Two more men and a woman were also arrested during the raids on unrelated charges that have no connection to the alleged terror attack plans, police said in its statement.
One of the Algerians detained during the Thursday raid in the town of Attendorn in North Rhine Westphalia, who is believed by the police to be a possible leader of the terrorist cell, is also being sought by Algerian authorities over being a member of ISIS terrorist group. The man, 35, is believed to have been trained in one of the ISIS camps in Syria, the police statement says.
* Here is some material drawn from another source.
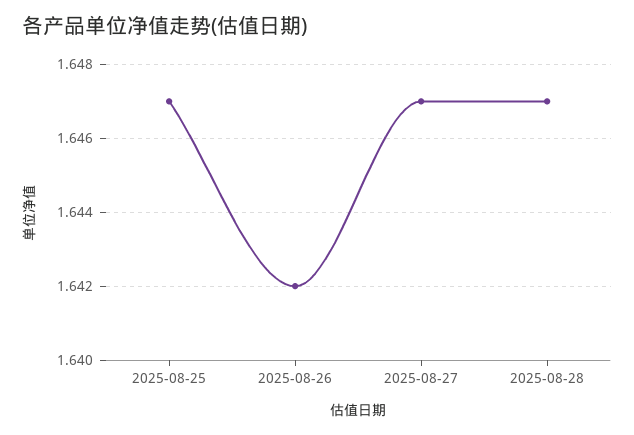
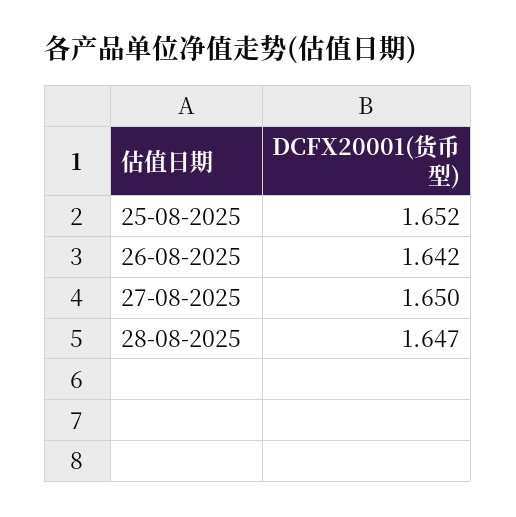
2025-08-25: 1.647 -> 1.652
2025-08-27: 1.647 -> 1.65

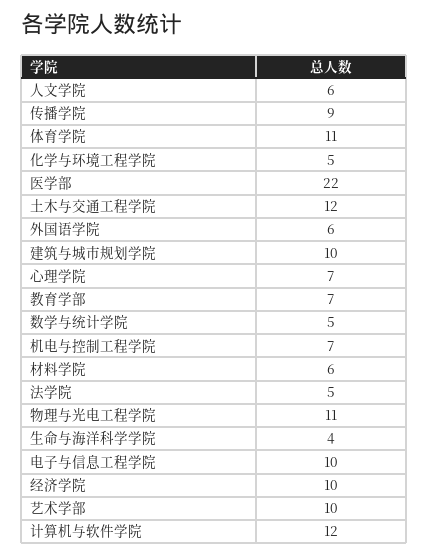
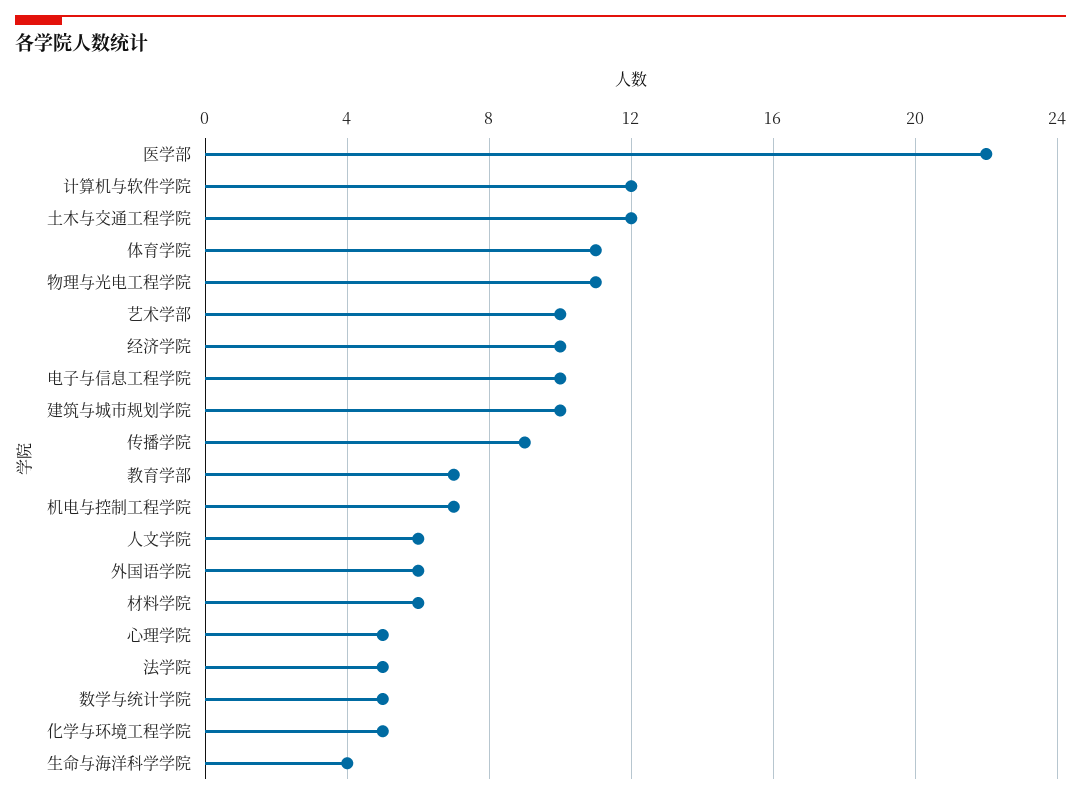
心理学院: 7 -> 5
The man arrived to Germany as an asylum seeker in autumn 2015 after getting to Europe via the so-called Balkan route and lived in a refugee shelter in Attendorn with his wife and two children since then, DPA reports.
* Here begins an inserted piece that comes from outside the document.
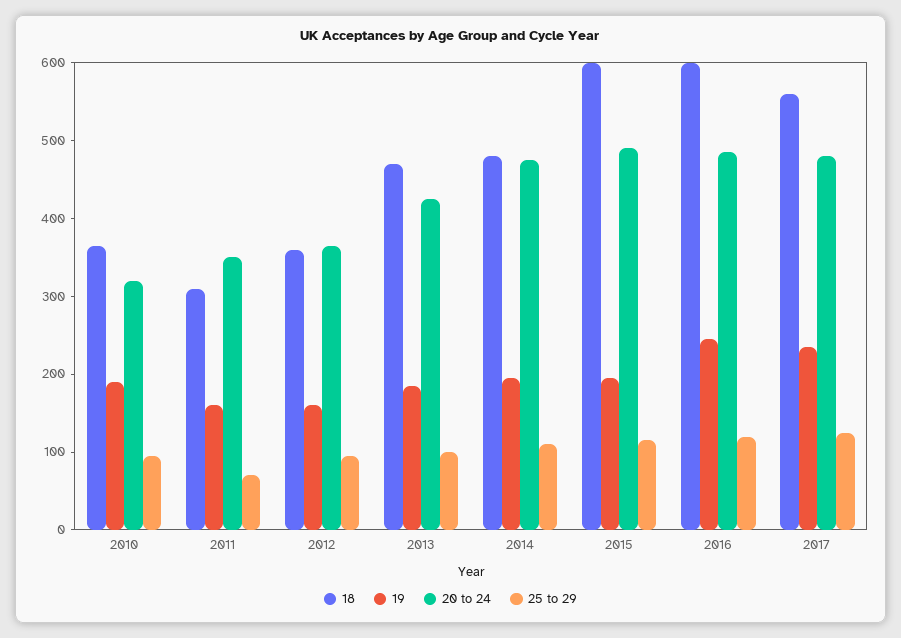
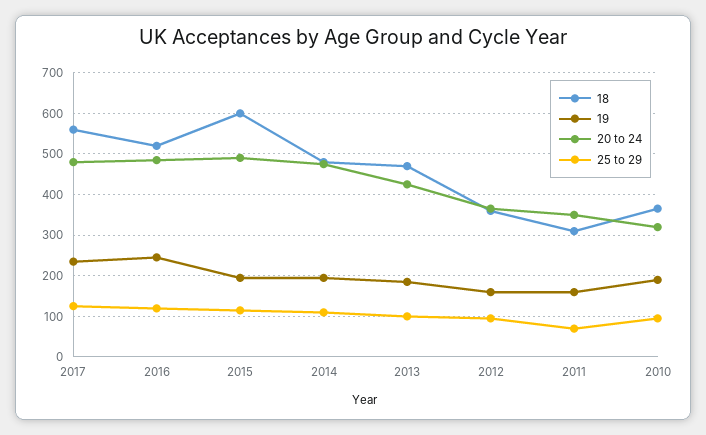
18, 2016: 600 -> 520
His wife, 27, has also reportedly been detained, although she is not suspected of being involved in the planning of potential terror attacks. However, she is alleged to be a possible ‘communication agent,’ German media reported.
Another Algerian, 26, who also registered as a refugee and lived in a shelter in central Hannover, is suspected by the police to be the cell’s communication agent, who had ties to Belgian terrorists. He traveled to the Molenbeek district of Brussels, notorious for harboring terrorists, at least once in the recent weeks. Abdelhamid Abaaoud, the mastermind of the November 2015 Paris attacks, was a Molenbeek resident, RT reported.